◆ What you have to do ◆
Output exactly the lines of the listing below that run from the line with "狼狽売りした香具師っwwwっwww" through the line with "und somit die". No pictures.

◆ Data records ◆
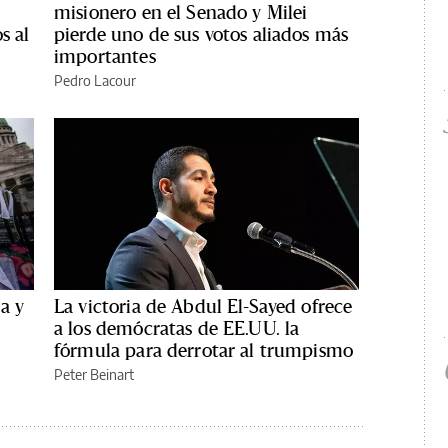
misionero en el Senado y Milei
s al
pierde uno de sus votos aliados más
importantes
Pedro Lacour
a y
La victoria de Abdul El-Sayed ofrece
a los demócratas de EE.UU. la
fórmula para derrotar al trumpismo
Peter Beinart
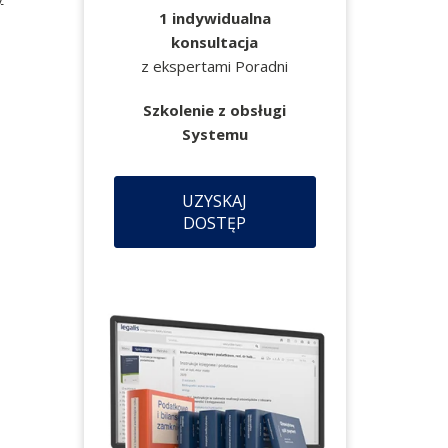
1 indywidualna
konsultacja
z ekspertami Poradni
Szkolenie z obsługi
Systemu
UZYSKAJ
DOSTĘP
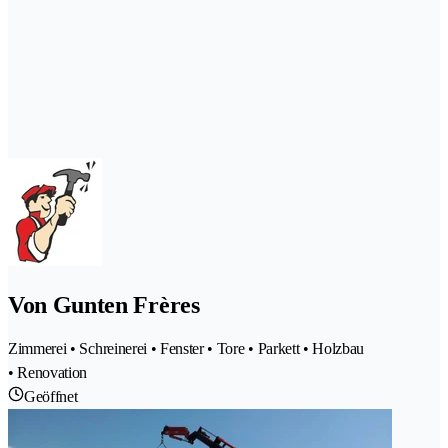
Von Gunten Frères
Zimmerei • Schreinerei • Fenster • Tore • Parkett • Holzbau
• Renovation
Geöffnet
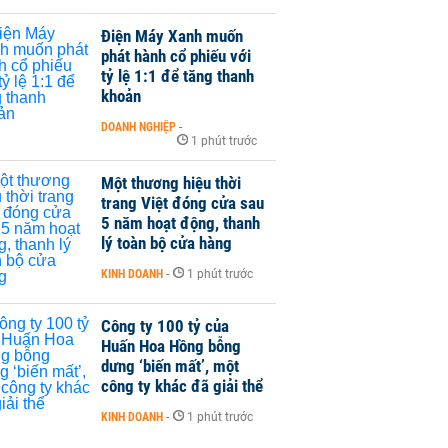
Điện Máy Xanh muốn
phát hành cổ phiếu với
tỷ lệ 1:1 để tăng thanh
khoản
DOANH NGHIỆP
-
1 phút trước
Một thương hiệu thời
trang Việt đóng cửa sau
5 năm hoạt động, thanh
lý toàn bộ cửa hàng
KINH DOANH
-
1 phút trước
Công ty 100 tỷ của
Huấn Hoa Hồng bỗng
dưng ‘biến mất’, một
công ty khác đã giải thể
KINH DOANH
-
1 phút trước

...

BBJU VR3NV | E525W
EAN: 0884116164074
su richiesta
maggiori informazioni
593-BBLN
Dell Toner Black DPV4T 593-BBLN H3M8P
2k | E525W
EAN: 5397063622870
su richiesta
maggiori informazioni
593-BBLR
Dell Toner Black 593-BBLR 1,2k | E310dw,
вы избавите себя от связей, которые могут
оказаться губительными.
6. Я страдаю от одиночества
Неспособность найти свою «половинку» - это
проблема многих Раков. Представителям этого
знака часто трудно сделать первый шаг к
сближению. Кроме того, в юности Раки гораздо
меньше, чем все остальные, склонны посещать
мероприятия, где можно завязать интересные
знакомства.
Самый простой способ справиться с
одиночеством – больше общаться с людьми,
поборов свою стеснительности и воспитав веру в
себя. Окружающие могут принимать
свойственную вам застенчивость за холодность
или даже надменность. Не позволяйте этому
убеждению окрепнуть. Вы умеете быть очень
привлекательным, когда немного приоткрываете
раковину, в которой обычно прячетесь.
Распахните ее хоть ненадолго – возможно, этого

==

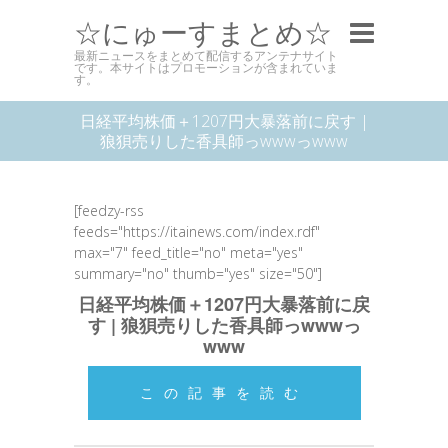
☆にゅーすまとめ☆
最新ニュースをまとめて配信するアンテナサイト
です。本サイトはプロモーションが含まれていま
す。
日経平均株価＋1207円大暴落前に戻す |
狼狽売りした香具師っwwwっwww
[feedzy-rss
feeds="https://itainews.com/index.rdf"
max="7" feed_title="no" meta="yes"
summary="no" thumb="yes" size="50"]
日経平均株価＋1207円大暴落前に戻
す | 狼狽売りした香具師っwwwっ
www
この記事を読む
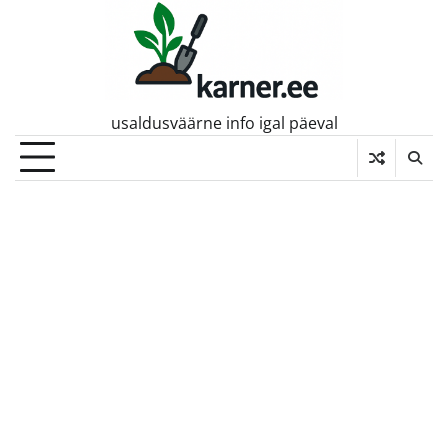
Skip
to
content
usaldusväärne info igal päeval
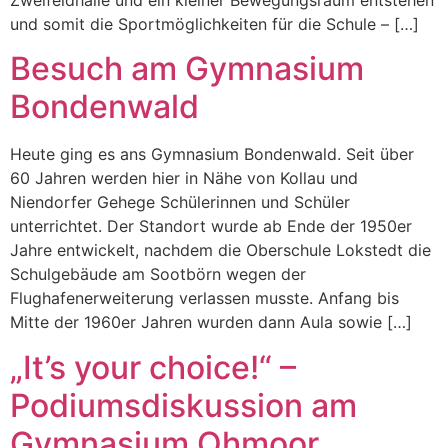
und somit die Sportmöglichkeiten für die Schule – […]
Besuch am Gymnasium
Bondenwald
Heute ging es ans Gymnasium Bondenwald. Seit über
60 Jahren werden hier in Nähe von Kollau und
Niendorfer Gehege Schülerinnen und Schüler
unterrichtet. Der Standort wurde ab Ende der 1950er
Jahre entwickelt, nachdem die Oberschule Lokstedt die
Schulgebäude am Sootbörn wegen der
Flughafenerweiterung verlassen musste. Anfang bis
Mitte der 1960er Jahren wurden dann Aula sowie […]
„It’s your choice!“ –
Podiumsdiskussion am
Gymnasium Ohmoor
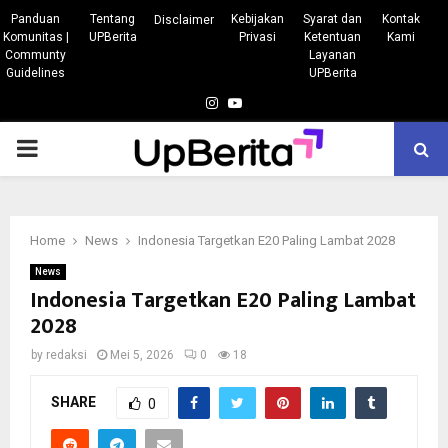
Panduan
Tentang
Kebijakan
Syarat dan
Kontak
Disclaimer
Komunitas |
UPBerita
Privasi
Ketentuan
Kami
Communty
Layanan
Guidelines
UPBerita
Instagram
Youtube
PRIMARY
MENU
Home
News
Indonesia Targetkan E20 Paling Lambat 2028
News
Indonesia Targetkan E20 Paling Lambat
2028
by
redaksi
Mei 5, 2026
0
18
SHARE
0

◆ Your solution ◆
狼狽売りした香具師っwwwっwww
[feedzy-rss
feeds="https://itainews.com/index.rdf"
max="7" feed_title="no" meta="yes"
summary="no" thumb="yes" size="50"]
日経平均株価＋1207円大暴落前に戻
す | 狼狽売りした香具師っwwwっ
www
この記事を読む
Skip
to
content
usaldusväärne info igal päeval
und somit die Sportmöglichkeiten für die Schule – […]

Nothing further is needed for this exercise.